* _MATERIAL PROVIDED_
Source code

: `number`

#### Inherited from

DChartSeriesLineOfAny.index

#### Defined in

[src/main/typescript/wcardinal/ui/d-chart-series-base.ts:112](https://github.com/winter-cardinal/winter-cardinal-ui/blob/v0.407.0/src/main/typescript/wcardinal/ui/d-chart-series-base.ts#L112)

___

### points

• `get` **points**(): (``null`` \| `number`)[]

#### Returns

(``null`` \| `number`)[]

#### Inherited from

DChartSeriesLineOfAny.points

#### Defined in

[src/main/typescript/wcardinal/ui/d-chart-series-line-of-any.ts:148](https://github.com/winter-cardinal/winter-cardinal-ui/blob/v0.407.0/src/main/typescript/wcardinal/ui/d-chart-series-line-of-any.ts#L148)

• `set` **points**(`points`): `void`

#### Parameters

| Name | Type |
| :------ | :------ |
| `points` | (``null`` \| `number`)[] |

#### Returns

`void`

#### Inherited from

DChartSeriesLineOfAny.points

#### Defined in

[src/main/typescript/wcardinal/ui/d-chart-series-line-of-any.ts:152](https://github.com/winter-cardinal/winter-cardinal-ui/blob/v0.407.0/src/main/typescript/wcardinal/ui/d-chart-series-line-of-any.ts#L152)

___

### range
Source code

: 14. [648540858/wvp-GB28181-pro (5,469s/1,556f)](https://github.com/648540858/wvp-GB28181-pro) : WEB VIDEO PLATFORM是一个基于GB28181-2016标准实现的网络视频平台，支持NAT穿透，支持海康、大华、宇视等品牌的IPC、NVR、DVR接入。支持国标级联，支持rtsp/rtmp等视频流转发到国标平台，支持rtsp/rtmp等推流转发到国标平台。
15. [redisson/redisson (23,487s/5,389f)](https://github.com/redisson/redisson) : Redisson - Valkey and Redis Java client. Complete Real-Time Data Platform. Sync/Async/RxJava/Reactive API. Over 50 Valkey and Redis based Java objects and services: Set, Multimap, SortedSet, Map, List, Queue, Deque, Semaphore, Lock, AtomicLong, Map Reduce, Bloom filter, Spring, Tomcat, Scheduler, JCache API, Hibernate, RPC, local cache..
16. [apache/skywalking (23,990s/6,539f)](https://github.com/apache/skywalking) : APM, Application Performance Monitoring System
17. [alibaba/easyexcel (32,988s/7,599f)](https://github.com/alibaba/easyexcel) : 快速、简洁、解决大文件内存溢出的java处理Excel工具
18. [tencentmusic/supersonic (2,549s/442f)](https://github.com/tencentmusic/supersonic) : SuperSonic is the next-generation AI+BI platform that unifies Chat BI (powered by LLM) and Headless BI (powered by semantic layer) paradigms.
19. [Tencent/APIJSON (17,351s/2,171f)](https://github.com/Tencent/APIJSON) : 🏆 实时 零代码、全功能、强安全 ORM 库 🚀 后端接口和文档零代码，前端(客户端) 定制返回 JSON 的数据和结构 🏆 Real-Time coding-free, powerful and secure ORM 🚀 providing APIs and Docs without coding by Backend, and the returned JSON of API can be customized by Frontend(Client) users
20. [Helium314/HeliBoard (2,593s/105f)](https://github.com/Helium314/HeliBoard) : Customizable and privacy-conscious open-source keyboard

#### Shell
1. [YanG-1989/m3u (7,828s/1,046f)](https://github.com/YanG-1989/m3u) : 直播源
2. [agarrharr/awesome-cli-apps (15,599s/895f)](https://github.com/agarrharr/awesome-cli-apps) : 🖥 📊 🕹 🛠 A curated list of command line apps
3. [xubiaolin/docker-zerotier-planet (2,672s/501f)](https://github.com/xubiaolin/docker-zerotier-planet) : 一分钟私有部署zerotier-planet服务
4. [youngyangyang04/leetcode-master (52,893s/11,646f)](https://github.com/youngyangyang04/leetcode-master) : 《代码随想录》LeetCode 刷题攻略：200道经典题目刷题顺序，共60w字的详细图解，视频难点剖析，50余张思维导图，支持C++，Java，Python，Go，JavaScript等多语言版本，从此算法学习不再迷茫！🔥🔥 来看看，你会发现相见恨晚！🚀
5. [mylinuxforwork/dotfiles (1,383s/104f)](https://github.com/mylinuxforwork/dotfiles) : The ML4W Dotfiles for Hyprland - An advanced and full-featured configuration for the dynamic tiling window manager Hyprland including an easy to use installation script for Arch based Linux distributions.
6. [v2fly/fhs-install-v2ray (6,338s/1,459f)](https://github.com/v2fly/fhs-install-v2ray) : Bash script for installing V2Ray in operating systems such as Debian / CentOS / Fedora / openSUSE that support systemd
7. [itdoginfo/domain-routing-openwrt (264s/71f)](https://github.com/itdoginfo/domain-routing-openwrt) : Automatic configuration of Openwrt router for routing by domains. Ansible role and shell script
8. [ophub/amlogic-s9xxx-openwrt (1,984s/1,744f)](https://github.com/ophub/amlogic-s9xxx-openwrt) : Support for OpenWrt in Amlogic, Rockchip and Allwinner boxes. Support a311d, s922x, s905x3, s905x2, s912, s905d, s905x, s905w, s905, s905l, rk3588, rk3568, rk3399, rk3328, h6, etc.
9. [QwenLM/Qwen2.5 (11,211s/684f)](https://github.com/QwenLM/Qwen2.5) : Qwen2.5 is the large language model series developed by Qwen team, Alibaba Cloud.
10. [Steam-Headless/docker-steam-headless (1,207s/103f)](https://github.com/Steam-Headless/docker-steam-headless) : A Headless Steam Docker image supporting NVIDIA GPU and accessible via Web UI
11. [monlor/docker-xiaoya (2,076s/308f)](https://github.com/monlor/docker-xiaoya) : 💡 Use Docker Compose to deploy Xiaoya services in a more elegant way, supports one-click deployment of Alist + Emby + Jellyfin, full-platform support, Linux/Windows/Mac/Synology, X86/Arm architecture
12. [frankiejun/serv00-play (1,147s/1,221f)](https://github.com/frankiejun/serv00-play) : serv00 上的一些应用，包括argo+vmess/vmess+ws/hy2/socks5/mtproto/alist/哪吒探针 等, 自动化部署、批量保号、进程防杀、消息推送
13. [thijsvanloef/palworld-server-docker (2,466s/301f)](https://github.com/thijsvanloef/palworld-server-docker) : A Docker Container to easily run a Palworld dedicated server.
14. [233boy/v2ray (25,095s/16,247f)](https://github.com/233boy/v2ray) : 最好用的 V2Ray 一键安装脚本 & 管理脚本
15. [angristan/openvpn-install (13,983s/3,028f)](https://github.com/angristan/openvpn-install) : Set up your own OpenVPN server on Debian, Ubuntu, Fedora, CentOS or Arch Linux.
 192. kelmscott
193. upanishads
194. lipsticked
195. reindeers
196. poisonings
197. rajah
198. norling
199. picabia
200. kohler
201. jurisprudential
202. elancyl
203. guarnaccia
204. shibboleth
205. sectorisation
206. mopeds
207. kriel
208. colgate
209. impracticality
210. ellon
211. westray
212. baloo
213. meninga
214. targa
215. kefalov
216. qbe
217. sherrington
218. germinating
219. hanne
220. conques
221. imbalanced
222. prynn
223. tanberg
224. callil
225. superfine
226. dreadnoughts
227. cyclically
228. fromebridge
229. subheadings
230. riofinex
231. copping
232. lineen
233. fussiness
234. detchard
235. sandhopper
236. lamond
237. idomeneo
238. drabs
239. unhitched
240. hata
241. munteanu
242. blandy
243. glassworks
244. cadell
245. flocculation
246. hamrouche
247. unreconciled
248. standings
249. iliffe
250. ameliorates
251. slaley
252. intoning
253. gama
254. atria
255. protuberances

* _WORK TO COMPLETE_
Please turn every line of the items above into one numbered list, leaving out the blank lines.

* _THE ANSWER_
1. Source code
2. : `number`
3. #### Inherited from
4. DChartSeriesLineOfAny.index
5. #### Defined in
6. [src/main/typescript/wcardinal/ui/d-chart-series-base.ts:112](https://github.com/winter-cardinal/winter-cardinal-ui/blob/v0.407.0/src/main/typescript/wcardinal/ui/d-chart-series-base.ts#L112)
7. ___
8. ### points
9. • `get` **points**(): (``null`` \| `number`)[]
10. #### Returns
11. (``null`` \| `number`)[]
12. #### Inherited from
13. DChartSeriesLineOfAny.points
14. #### Defined in
15. [src/main/typescript/wcardinal/ui/d-chart-series-line-of-any.ts:148](https://github.com/winter-cardinal/winter-cardinal-ui/blob/v0.407.0/src/main/typescript/wcardinal/ui/d-chart-series-line-of-any.ts#L148)
16. • `set` **points**(`points`): `void`
17. #### Parameters
18. | Name | Type |
19. | :------ | :------ |
20. | `points` | (``null`` \| `number`)[] |
21. #### Returns
22. `void`
23. #### Inherited from
24. DChartSeriesLineOfAny.points
25. #### Defined in
26. [src/main/typescript/wcardinal/ui/d-chart-series-line-of-any.ts:152](https://github.com/winter-cardinal/winter-cardinal-ui/blob/v0.407.0/src/main/typescript/wcardinal/ui/d-chart-series-line-of-any.ts#L152)
27. ___
28. ### range
29. Source code
30. : 14. [648540858/wvp-GB28181-pro (5,469s/1,556f)](https://github.com/648540858/wvp-GB28181-pro) : WEB VIDEO PLATFORM是一个基于GB28181-2016标准实现的网络视频平台，支持NAT穿透，支持海康、大华、宇视等品牌的IPC、NVR、DVR接入。支持国标级联，支持rtsp/rtmp等视频流转发到国标平台，支持rtsp/rtmp等推流转发到国标平台。
31. 15. [redisson/redisson (23,487s/5,389f)](https://github.com/redisson/redisson) : Redisson - Valkey and Redis Java client. Complete Real-Time Data Platform. Sync/Async/RxJava/Reactive API. Over 50 Valkey and Redis based Java objects and services: Set, Multimap, SortedSet, Map, List, Queue, Deque, Semaphore, Lock, AtomicLong, Map Reduce, Bloom filter, Spring, Tomcat, Scheduler, JCache API, Hibernate, RPC, local cache..
32. 16. [apache/skywalking (23,990s/6,539f)](https://github.com/apache/skywalking) : APM, Application Performance Monitoring System
33. 17. [alibaba/easyexcel (32,988s/7,599f)](https://github.com/alibaba/easyexcel) : 快速、简洁、解决大文件内存溢出的java处理Excel工具
34. 18. [tencentmusic/supersonic (2,549s/442f)](https://github.com/tencentmusic/supersonic) : SuperSonic is the next-generation AI+BI platform that unifies Chat BI (powered by LLM) and Headless BI (powered by semantic layer) paradigms.
35. 19. [Tencent/APIJSON (17,351s/2,171f)](https://github.com/Tencent/APIJSON) : 🏆 实时 零代码、全功能、强安全 ORM 库 🚀 后端接口和文档零代码，前端(客户端) 定制返回 JSON 的数据和结构 🏆 Real-Time coding-free, powerful and secure ORM 🚀 providing APIs and Docs without coding by Backend, and the returned JSON of API can be customized by Frontend(Client) users
36. 20. [Helium314/HeliBoard (2,593s/105f)](https://github.com/Helium314/HeliBoard) : Customizable and privacy-conscious open-source keyboard
37. #### Shell
38. 1. [YanG-1989/m3u (7,828s/1,046f)](https://github.com/YanG-1989/m3u) : 直播源
39. 2. [agarrharr/awesome-cli-apps (15,599s/895f)](https://github.com/agarrharr/awesome-cli-apps) : 🖥 📊 🕹 🛠 A curated list of command line apps
40. 3. [xubiaolin/docker-zerotier-planet (2,672s/501f)](https://github.com/xubiaolin/docker-zerotier-planet) : 一分钟私有部署zerotier-planet服务
41. 4. [youngyangyang04/leetcode-master (52,893s/11,646f)](https://github.com/youngyangyang04/leetcode-master) : 《代码随想录》LeetCode 刷题攻略：200道经典题目刷题顺序，共60w字的详细图解，视频难点剖析，50余张思维导图，支持C++，Java，Python，Go，JavaScript等多语言版本，从此算法学习不再迷茫！🔥🔥 来看看，你会发现相见恨晚！🚀
42. 5. [mylinuxforwork/dotfiles (1,383s/104f)](https://github.com/mylinuxforwork/dotfiles) : The ML4W Dotfiles for Hyprland - An advanced and full-featured configuration for the dynamic tiling window manager Hyprland including an easy to use installation script for Arch based Linux distributions.
43. 6. [v2fly/fhs-install-v2ray (6,338s/1,459f)](https://github.com/v2fly/fhs-install-v2ray) : Bash script for installing V2Ray in operating systems such as Debian / CentOS / Fedora / openSUSE that support systemd
44. 7. [itdoginfo/domain-routing-openwrt (264s/71f)](https://github.com/itdoginfo/domain-routing-openwrt) : Automatic configuration of Openwrt router for routing by domains. Ansible role and shell script
45. 8. [ophub/amlogic-s9xxx-openwrt (1,984s/1,744f)](https://github.com/ophub/amlogic-s9xxx-openwrt) : Support for OpenWrt in Amlogic, Rockchip and Allwinner boxes. Support a311d, s922x, s905x3, s905x2, s912, s905d, s905x, s905w, s905, s905l, rk3588, rk3568, rk3399, rk3328, h6, etc.
46. 9. [QwenLM/Qwen2.5 (11,211s/684f)](https://github.com/QwenLM/Qwen2.5) : Qwen2.5 is the large language model series developed by Qwen team, Alibaba Cloud.
47. 10. [Steam-Headless/docker-steam-headless (1,207s/103f)](https://github.com/Steam-Headless/docker-steam-headless) : A Headless Steam Docker image supporting NVIDIA GPU and accessible via Web UI
48. 11. [monlor/docker-xiaoya (2,076s/308f)](https://github.com/monlor/docker-xiaoya) : 💡 Use Docker Compose to deploy Xiaoya services in a more elegant way, supports one-click deployment of Alist + Emby + Jellyfin, full-platform support, Linux/Windows/Mac/Synology, X86/Arm architecture
49. 12. [frankiejun/serv00-play (1,147s/1,221f)](https://github.com/frankiejun/serv00-play) : serv00 上的一些应用，包括argo+vmess/vmess+ws/hy2/socks5/mtproto/alist/哪吒探针 等, 自动化部署、批量保号、进程防杀、消息推送
50. 13. [thijsvanloef/palworld-server-docker (2,466s/301f)](https://github.com/thijsvanloef/palworld-server-docker) : A Docker Container to easily run a Palworld dedicated server.
51. 14. [233boy/v2ray (25,095s/16,247f)](https://github.com/233boy/v2ray) : 最好用的 V2Ray 一键安装脚本 & 管理脚本
52. 15. [angristan/openvpn-install (13,983s/3,028f)](https://github.com/angristan/openvpn-install) : Set up your own OpenVPN server on Debian, Ubuntu, Fedora, CentOS or Arch Linux.
53.  192. kelmscott
54. 193. upanishads
55. 194. lipsticked
56. 195. reindeers
57. 196. poisonings
58. 197. rajah
59. 198. norling
60. 199. picabia
61. 200. kohler
62. 201. jurisprudential
63. 202. elancyl
64. 203. guarnaccia
65. 204. shibboleth
66. 205. sectorisation
67. 206. mopeds
68. 207. kriel
69. 208. colgate
70. 209. impracticality
71. 210. ellon
72. 211. westray
73. 212. baloo
74. 213. meninga
75. 214. targa
76. 215. kefalov
77. 216. qbe
78. 217. sherrington
79. 218. germinating
80. 219. hanne
81. 220. conques
82. 221. imbalanced
83. 222. prynn
84. 223. tanberg
85. 224. callil
86. 225. superfine
87. 226. dreadnoughts
88. 227. cyclically
89. 228. fromebridge
90. 229. subheadings
91. 230. riofinex
92. 231. copping
93. 232. lineen
94. 233. fussiness
95. 234. detchard
96. 235. sandhopper
97. 236. lamond
98. 237. idomeneo
99. 238. drabs
100. 239. unhitched
101. 240. hata
102. 241. munteanu
103. 242. blandy
104. 243. glassworks
105. 244. cadell
106. 245. flocculation
107. 246. hamrouche
108. 247. unreconciled
109. 248. standings
110. 249. iliffe
111. 250. ameliorates
112. 251. slaley
113. 252. intoning
114. 253. gama
115. 254. atria
116. 255. protuberances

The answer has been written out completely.